→ **INSTRUCTION**
Extract the lines starting at the one containing "2. **Manual Reference Management**" and ending at the one containing "### 2. Reference Format Standardization", and reproduce them verbatim.

————————

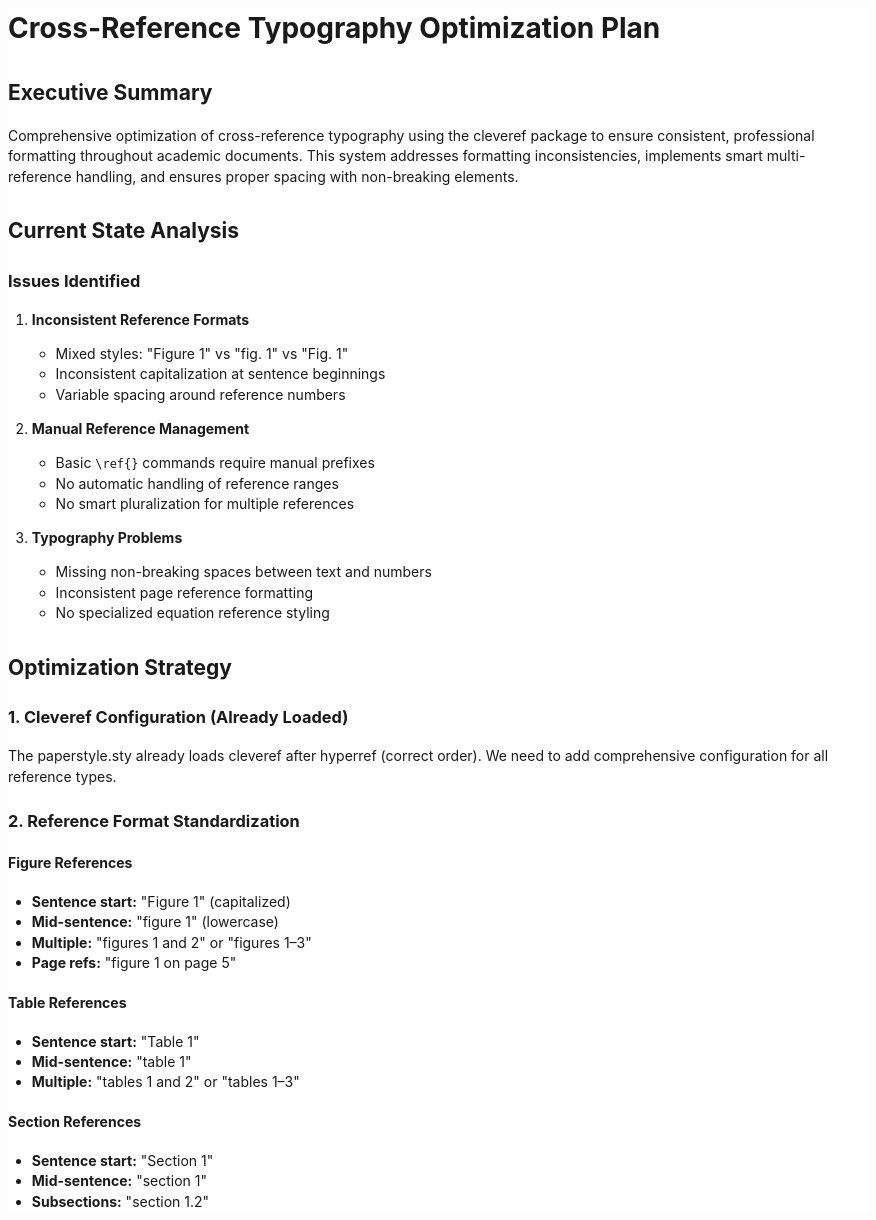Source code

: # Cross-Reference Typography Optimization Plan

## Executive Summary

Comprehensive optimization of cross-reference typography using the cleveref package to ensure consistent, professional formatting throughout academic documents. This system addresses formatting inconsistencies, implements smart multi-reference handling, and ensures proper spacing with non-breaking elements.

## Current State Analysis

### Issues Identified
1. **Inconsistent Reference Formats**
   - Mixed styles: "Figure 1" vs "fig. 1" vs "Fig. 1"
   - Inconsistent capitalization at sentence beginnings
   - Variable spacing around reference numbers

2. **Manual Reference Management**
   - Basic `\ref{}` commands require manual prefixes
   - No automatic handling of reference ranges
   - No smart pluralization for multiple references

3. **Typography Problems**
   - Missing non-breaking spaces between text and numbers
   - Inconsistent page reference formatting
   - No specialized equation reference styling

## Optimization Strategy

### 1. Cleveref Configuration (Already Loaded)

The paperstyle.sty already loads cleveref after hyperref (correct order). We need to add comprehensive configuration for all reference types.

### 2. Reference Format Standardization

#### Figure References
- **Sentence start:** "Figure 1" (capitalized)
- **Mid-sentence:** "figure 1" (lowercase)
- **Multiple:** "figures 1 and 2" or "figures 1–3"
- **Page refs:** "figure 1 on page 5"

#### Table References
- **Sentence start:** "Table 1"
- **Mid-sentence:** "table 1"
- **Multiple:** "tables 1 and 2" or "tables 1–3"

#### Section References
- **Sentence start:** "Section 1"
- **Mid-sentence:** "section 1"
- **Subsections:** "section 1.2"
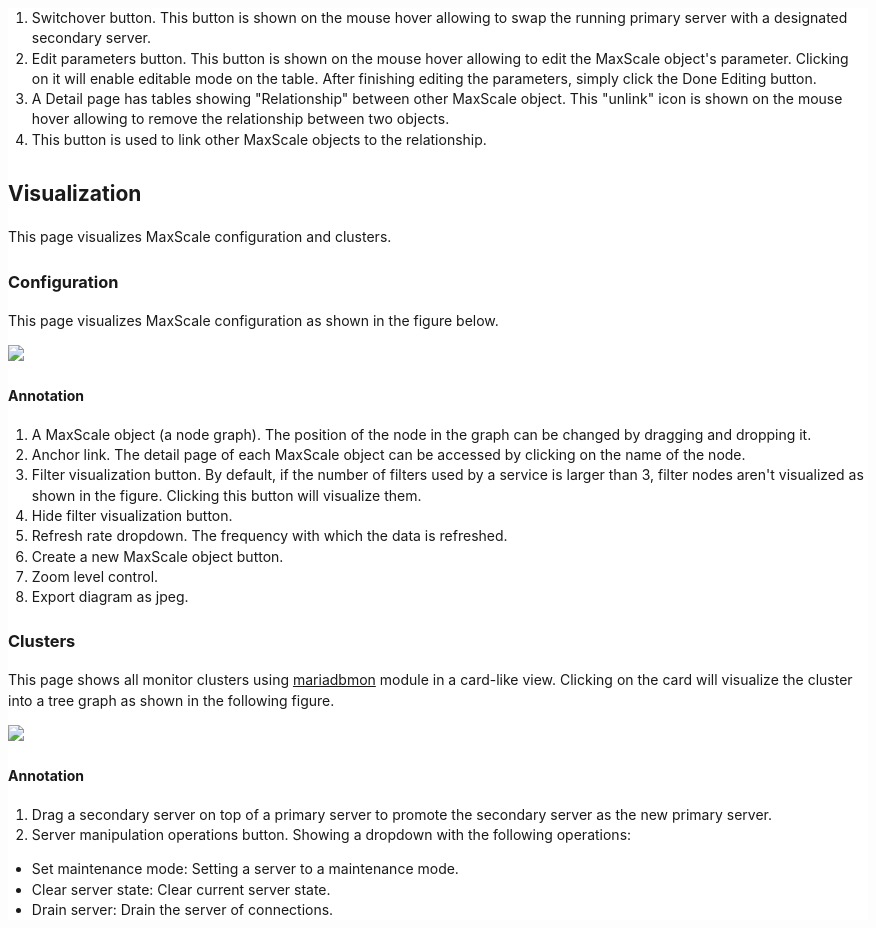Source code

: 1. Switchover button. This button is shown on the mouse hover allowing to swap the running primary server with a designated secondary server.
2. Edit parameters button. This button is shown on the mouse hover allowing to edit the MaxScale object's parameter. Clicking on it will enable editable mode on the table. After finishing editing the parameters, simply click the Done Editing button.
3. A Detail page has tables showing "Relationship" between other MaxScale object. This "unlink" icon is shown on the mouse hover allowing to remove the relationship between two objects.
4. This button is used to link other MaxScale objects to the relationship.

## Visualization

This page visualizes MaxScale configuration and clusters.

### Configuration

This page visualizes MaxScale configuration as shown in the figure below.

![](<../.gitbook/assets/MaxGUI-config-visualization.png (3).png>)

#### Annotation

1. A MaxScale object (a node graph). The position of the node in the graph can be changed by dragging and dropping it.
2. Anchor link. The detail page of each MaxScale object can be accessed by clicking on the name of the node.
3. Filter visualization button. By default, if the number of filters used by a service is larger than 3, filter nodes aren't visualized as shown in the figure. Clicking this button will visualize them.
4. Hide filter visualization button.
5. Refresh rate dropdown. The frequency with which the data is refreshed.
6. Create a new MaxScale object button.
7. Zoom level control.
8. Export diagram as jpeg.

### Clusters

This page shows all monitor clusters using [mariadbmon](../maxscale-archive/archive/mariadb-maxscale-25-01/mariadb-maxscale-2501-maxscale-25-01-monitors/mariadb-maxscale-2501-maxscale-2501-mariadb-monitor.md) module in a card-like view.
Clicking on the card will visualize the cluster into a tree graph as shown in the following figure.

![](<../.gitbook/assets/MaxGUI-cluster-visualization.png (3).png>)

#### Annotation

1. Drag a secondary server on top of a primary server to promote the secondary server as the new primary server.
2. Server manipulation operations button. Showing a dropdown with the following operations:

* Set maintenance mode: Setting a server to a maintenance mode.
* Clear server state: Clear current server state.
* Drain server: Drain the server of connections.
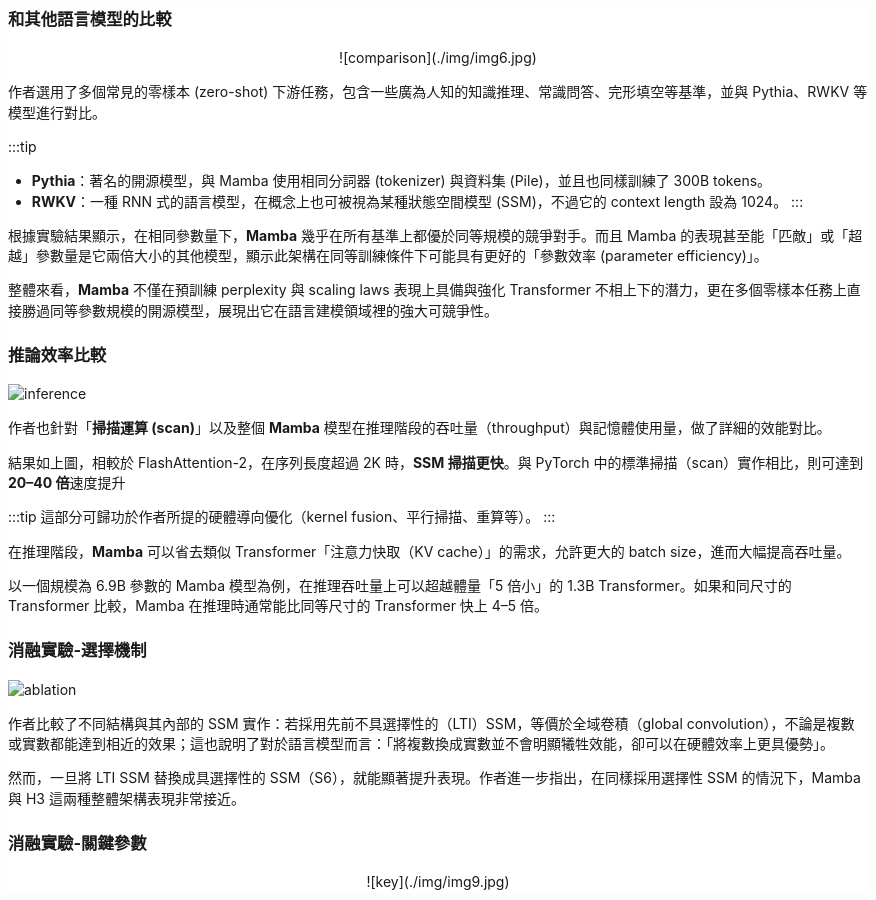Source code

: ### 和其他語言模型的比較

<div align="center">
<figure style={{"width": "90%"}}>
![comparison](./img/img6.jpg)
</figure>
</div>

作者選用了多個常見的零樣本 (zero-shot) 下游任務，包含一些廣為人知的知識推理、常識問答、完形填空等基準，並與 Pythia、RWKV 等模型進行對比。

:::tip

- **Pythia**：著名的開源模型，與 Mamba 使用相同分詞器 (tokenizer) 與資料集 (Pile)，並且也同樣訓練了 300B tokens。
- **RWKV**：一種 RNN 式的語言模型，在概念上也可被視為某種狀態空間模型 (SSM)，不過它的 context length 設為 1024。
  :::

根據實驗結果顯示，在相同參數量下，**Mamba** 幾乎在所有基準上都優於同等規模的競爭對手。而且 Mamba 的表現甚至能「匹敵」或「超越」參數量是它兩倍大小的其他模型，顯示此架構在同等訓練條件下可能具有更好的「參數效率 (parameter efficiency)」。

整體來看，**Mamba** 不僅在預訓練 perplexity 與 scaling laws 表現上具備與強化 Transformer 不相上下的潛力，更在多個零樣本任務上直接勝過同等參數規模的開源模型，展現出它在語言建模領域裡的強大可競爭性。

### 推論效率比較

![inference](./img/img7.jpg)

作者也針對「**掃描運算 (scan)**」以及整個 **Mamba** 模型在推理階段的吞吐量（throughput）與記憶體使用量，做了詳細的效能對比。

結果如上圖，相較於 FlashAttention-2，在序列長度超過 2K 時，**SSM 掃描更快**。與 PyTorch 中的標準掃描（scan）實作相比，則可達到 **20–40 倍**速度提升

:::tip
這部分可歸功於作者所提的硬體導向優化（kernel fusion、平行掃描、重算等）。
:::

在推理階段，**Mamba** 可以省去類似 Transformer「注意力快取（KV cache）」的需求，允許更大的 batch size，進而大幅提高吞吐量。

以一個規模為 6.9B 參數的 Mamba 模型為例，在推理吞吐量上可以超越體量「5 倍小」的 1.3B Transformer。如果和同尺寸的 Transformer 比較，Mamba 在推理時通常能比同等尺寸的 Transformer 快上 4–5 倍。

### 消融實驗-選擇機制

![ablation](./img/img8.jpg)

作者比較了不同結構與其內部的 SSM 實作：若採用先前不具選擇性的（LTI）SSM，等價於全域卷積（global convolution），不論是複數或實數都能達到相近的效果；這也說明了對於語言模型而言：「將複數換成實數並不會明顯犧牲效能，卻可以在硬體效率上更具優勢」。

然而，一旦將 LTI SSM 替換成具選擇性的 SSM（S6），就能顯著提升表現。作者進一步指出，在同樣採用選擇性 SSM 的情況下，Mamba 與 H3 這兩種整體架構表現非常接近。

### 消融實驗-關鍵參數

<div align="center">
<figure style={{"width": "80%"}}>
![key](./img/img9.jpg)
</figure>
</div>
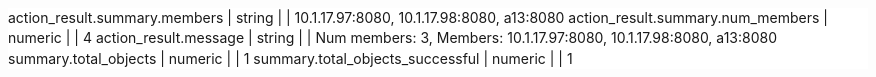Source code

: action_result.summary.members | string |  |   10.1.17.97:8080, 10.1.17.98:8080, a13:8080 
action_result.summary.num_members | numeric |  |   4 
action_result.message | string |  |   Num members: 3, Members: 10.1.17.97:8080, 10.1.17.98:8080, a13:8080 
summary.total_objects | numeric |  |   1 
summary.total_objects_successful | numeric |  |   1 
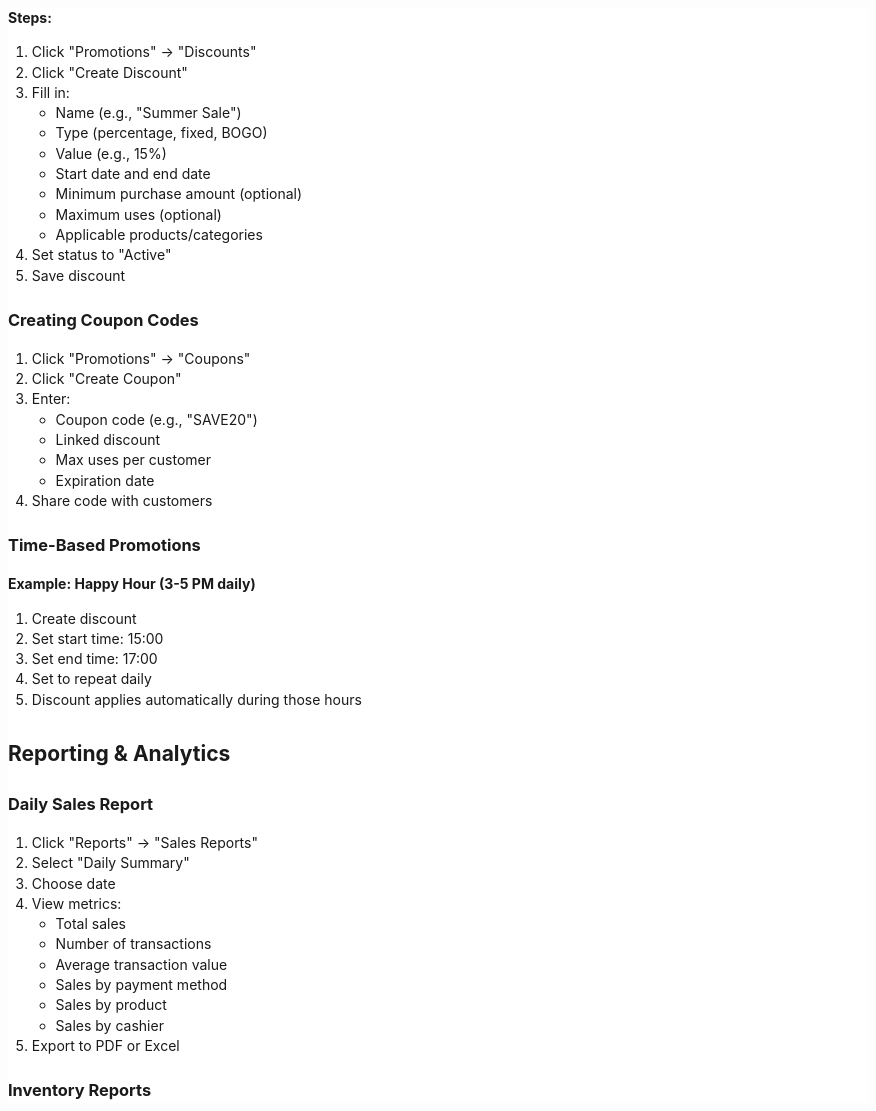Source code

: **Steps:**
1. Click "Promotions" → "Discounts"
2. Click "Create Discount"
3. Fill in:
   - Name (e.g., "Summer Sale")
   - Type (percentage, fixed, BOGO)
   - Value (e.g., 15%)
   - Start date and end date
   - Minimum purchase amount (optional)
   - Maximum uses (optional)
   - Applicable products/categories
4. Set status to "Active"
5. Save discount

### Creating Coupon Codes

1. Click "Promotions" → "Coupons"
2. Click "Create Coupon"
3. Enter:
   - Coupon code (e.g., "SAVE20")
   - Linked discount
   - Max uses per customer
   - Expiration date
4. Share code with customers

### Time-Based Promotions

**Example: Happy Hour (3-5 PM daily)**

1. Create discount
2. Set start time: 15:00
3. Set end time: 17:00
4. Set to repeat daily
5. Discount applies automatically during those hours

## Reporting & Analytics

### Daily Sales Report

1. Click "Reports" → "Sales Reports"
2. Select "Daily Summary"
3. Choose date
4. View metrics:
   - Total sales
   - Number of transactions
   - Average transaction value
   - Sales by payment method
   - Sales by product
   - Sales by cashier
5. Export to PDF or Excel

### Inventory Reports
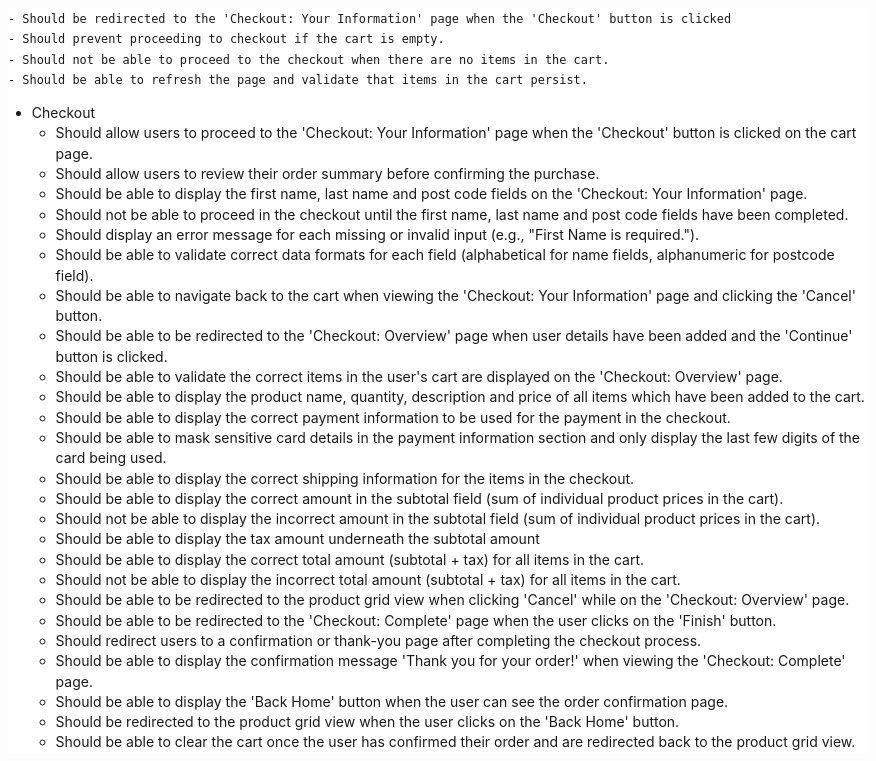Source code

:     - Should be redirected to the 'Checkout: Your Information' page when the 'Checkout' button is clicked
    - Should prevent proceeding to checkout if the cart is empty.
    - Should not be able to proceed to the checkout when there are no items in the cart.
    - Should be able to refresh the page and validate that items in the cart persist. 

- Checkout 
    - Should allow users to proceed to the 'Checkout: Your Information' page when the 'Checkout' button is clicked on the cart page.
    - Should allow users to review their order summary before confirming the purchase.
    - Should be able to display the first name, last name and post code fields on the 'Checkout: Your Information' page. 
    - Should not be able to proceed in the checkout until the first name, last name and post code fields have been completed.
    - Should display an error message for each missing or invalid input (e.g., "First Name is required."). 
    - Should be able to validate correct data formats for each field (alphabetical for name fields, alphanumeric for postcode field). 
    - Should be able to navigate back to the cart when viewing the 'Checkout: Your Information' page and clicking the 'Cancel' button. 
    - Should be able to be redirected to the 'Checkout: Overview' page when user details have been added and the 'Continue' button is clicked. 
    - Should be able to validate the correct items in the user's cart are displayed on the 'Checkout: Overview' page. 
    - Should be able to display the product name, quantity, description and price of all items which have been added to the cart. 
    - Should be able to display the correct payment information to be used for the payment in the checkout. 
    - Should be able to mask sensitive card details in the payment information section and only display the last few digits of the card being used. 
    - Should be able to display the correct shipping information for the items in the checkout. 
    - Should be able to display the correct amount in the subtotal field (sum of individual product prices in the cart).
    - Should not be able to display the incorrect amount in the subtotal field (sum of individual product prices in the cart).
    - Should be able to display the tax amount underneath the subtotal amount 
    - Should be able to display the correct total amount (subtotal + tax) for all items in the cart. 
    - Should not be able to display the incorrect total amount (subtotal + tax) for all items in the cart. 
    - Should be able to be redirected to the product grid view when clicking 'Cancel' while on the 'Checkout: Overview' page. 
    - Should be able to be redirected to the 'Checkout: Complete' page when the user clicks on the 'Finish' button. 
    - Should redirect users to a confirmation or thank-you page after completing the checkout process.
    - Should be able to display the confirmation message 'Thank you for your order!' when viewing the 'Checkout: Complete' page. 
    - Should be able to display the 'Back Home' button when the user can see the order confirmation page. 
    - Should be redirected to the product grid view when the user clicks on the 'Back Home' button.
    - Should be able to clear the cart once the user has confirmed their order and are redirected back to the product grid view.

————————

→ **SOLUTION FOR THIS TASK**
2. **Manual Reference Management**
   - Basic `\ref{}` commands require manual prefixes
   - No automatic handling of reference ranges
   - No smart pluralization for multiple references

3. **Typography Problems**
   - Missing non-breaking spaces between text and numbers
   - Inconsistent page reference formatting
   - No specialized equation reference styling

## Optimization Strategy

### 1. Cleveref Configuration (Already Loaded)

The paperstyle.sty already loads cleveref after hyperref (correct order). We need to add comprehensive configuration for all reference types.

### 2. Reference Format Standardization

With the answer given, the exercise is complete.